───── 引用文 ─────
愛知県の豊田市もしくは知立市にあったとされる慶雲廃寺(けいうんはいじ)

 

3月中旬でしたが、クルマでの用事のついでに、慶雲廃寺の候補地のひとつである豊田市駒場町朝日の「今上駐蹕之所(きんじょうちゅうひつのところ)」と、慶雲廃寺の後身寺院であるという知立市八橋町の無量寿寺を訪れてみたことがあります。

 

早咲きの桜と今上駐蹕之所の石碑

 

両方とも初めて訪ねた場所でしたが、早咲きの桜が青空に映えて春の到来ムード満点。さらにこの辺りは鎌倉街道が通り、在原業平にまつわる史跡が点在していて、なかなか楽しそうな場所であることを知りました。

 

これは徒歩か自転車でのんびり巡ってみると良さそうだと思い、どうせならカキツバタの咲く5月に改めて来てみようと思ったわけです。

 

そしてやってきた2023年ゴールデンウィーク。時は満ちた!

 

かねてからの計画を実行すべく名鉄電車で知立駅へ。高架化事業の進む知立駅を降りると、なにやら賑やかな様子。知らずに来たのですが、当日は江戸時代から続くという知立神社の祭礼「知立まつり」の日で、駅近くの通りに花車が集結しておりました。

 

知立まつりは本祭と間祭を交互に行うらしく、今年はコロナ禍開けの4年ぶりの間祭。間祭には山車ではなく「花車」を繰り出すのだそうです

 

思いがけず良いものが見れて幸先の良いスタートになりましたが、本来のミッションはこれから。まず、知立駅近くの「知立市駅前自転車駐車場」に向かいます。

なぜかというと....

 

なんとここでは市が無料で自転車を貸してくれるのだっ!
─────
_課題 1_
引用文に名前が出てくる寺院と神社をすべて挙げてください。
───── 提供データ ─────
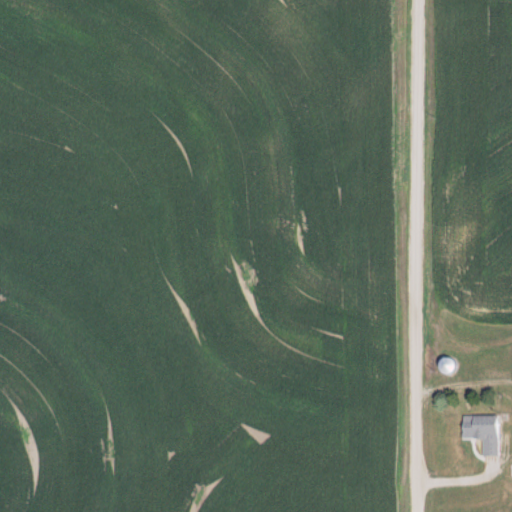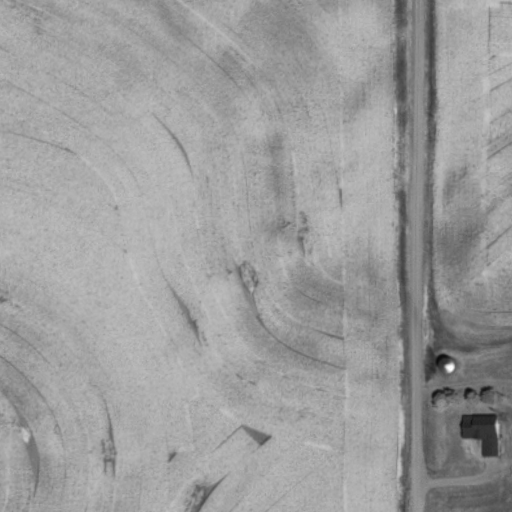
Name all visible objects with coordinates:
road: (414, 256)
building: (481, 432)
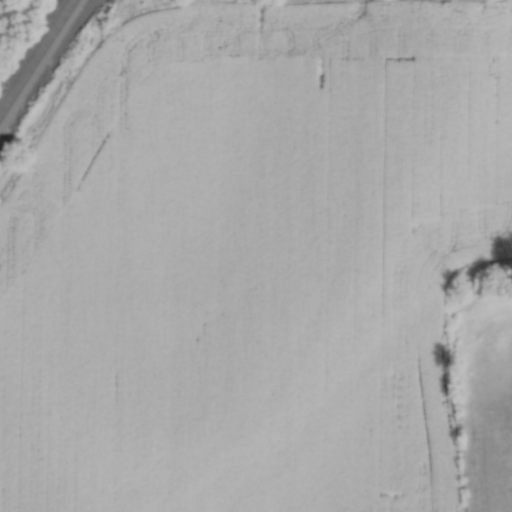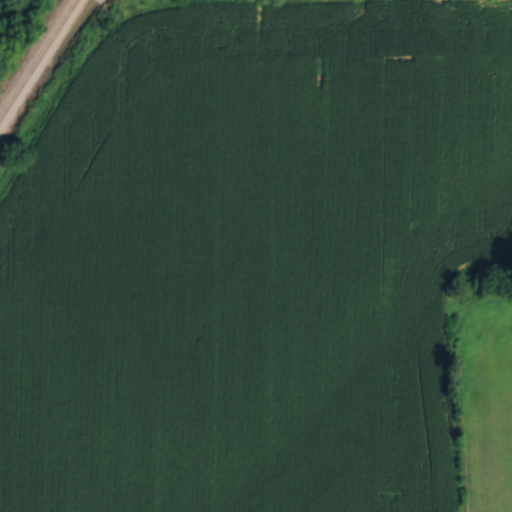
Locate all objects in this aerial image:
railway: (37, 57)
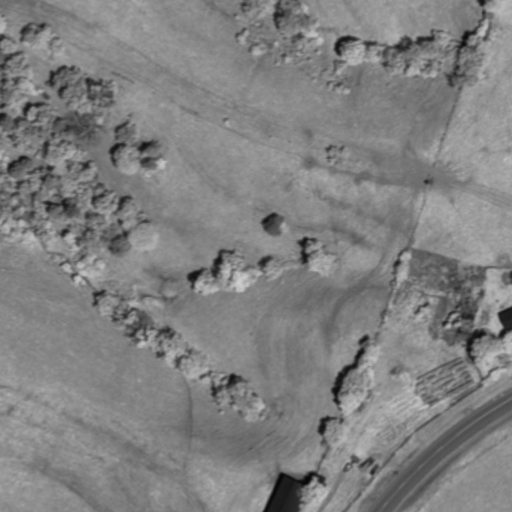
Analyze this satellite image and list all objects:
building: (507, 318)
road: (442, 451)
building: (287, 495)
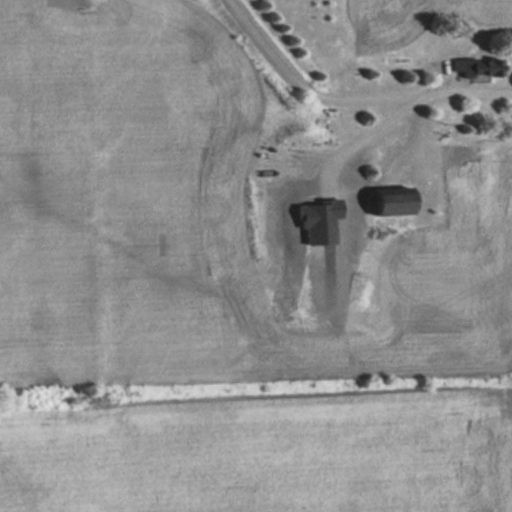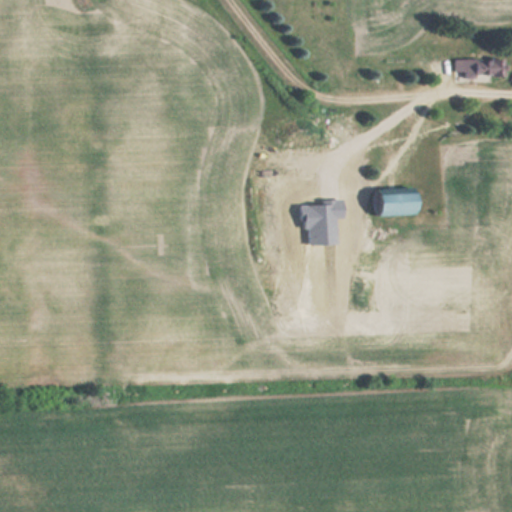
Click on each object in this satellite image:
building: (472, 63)
building: (473, 67)
building: (385, 200)
building: (384, 203)
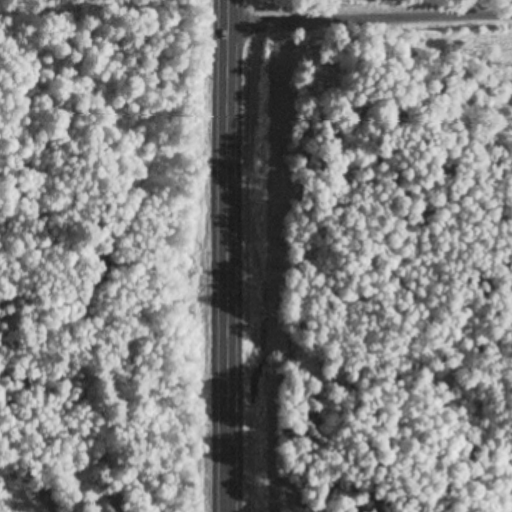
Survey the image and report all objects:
crop: (367, 5)
road: (370, 23)
road: (227, 256)
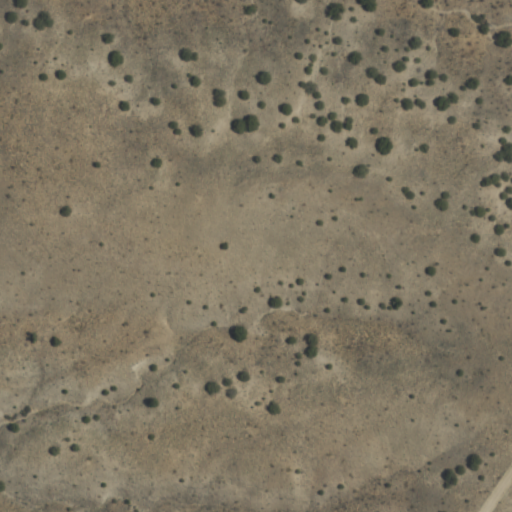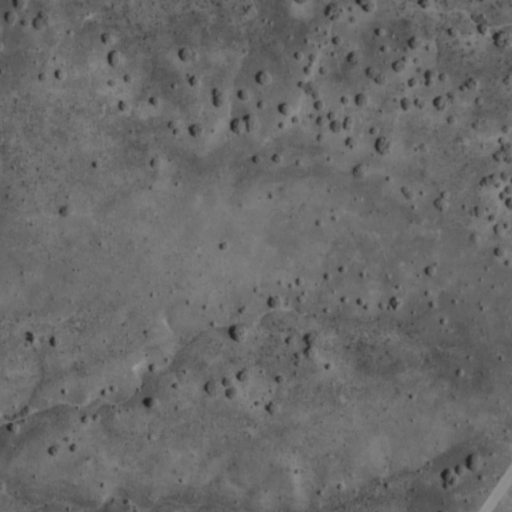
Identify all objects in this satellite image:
road: (501, 498)
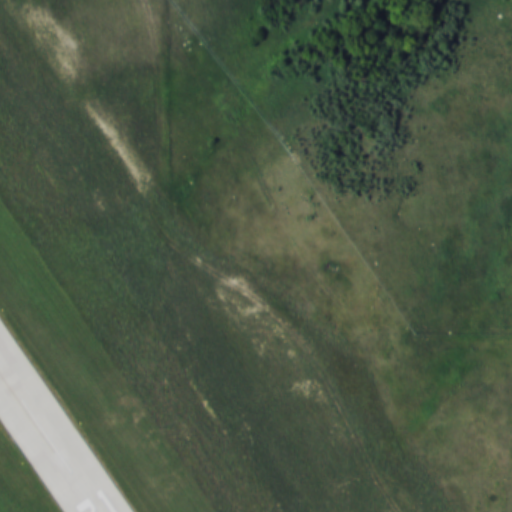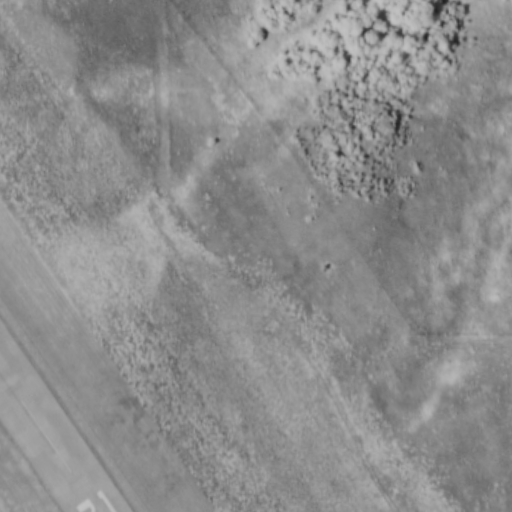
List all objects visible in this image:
airport runway: (49, 439)
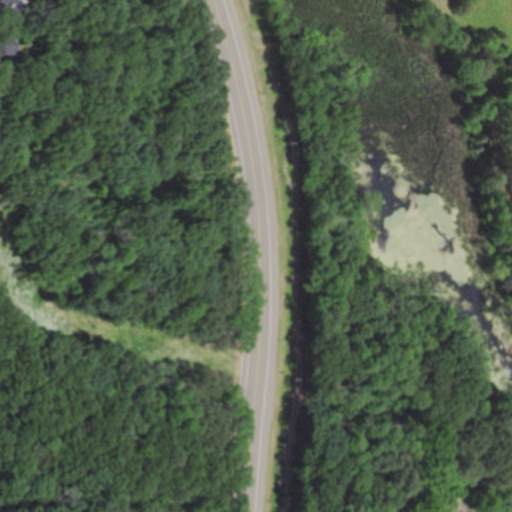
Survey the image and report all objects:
─────
_課題 2_
提供データの行を、冒頭から「building: (287, 495)」を含む行まで、両端を含めて一字一句そのまま書き写してください。画像は答えに含めないでください。

_解答 1_
慶雲廃寺、無量寿寺、知立神社

_解答 2_
Name all visible objects with coordinates:
road: (414, 256)
building: (481, 432)
Locate all objects in this aerial image:
railway: (37, 57)
Analyze this satellite image and list all objects:
building: (507, 318)
road: (442, 451)
building: (287, 495)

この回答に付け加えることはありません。